Nigerias Präsident hat große Ziele
Yar'Adua peilt Aufstieg in die Top 20 an
Von Anton Holberg *
Seit einem halben Jahr amtiert Umaru Yar'Adua als Präsident Nigerias. Sein Stil unterscheidet sich
von dem seines Vorgängers Olusegun Obasanjo, die Probleme sind indes geblieben: schwache
Institutionen, Korruption und viel Armut.
Olusegun Obasanjo, der Präsident des Übergangs von der Militärherrschaft zur Demokratie, wurde
in seiner Amtszeit 1999-2007 immer wieder vorgeworfen, eine imperiale Präsidentschaft zu pflegen.

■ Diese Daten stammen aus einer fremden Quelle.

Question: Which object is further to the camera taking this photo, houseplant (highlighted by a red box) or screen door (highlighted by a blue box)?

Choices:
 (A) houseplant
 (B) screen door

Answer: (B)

Hineinregieren in Parlament und Justiz war keine Seltenheit – von Gewaltenteilung keine Spur.
Obasanjo begründete dies nicht zuletzt mit der Schwäche der Institutionen und der allgegenwärtigen
Korruption. Der hat auch sein Nachfolger Umar Yar'Adua den Kampf angesagt. Doch weit darüber
hinaus hat der bescheiden auftretende Präsident große Ziele: Nigeria soll bis 2020 zu den 20
stärksten Volkswirtschaften der Welt zählen. Die nigerianische Regierung werde mit dem Parlament
zusammenarbeiten, um die gesetzlichen Voraussetzungen dafür zu schaffen.

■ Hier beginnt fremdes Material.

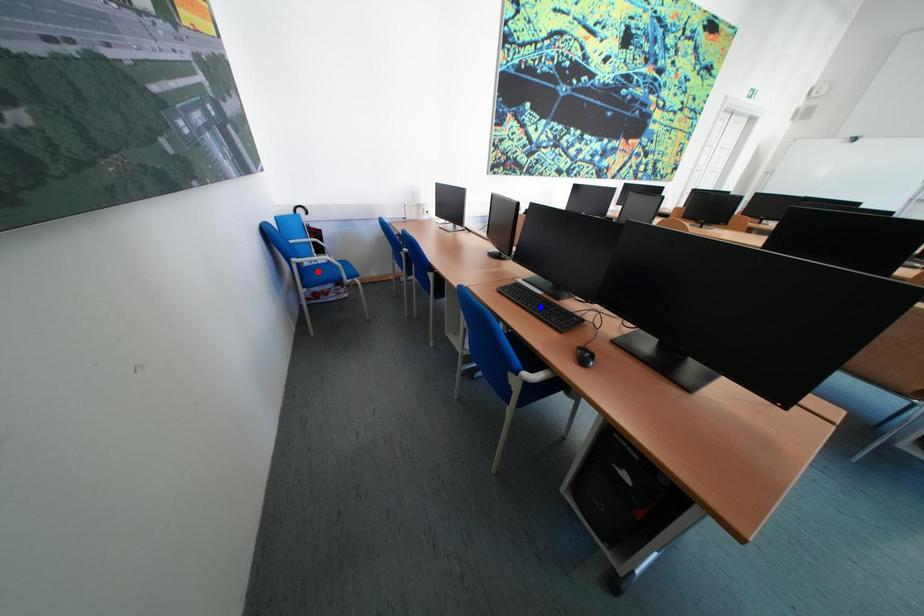
Question: Which of the two points in the image is closer to the camera?

Choices:
 (A) Blue point is closer.
 (B) Red point is closer.

Answer: (A)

Dass die Lage im Lande dieses Vorhaben als wenig realistisch erscheinen lässt, ist Yar'Auda
bewusst. Zu den Gründen dafür gehört nicht nur die allgemeine Armut, sondern beispielsweise auch
die Lage im Niger-Delta, wo Nigerias Erdöl, gefördert wird. Die dortige Bevölkerung sieht sich seit
langem übervorteilt und betrogen. Rebellenbewegungen finden dort deshalb seit Jahren eine
günstige Basis. Einer der Führer der lokalen politisch-militärischen Bewegung, Mudschahid Dokubo
Asari, brachte jüngst wieder eine alte Überlegung ins Spiel: Der Chef der Freiwilligenarmee des
Niger-Deltas plädierte für die Einberufung einer Konferenz, auf der alle Völker Nigerias darüber
diskutieren sollten, ob sie überhaupt noch zusammen innerhalb der kolonialen Grenzen leben
wollten.
Yar’Adua will wie Obasanjo zwar kategorisch an der Einheit des Landes festhalten, aber
rechtstaatliche Prinzipien achten. Monatelang sah er etwa der Lähmung des Parlaments zu, das sich
über seine angeblich in einen Millionen-Dollar-Skandal verwickelte Vorsitzende Patricia Etteh
zerstritten hatte. Unter Hinweis auf seine verfassungsmäßigen Kompetenzen weigerte sich der
Präsident zu intervenieren. Ob solches Verhalten die demokratischen Institutionen stärkt, die bisher
auch mangels Erfahrung nicht recht funktionieren, wird sich zeigen müssen.
Ungeachtet seines guten persönlichen Rufs wird die Bevölkerung offenbar langsam ungeduldig, weil
selbst in der Wirtschaftsmetropole Lagos – vom Hinterland gar nicht zu reden – die unsichere und
mangelhafteVersorgung mit Elektrizität ebenso wie mit fließendem Wasser oder der katastrophale
Zustand der Straßen unverändert anhalten.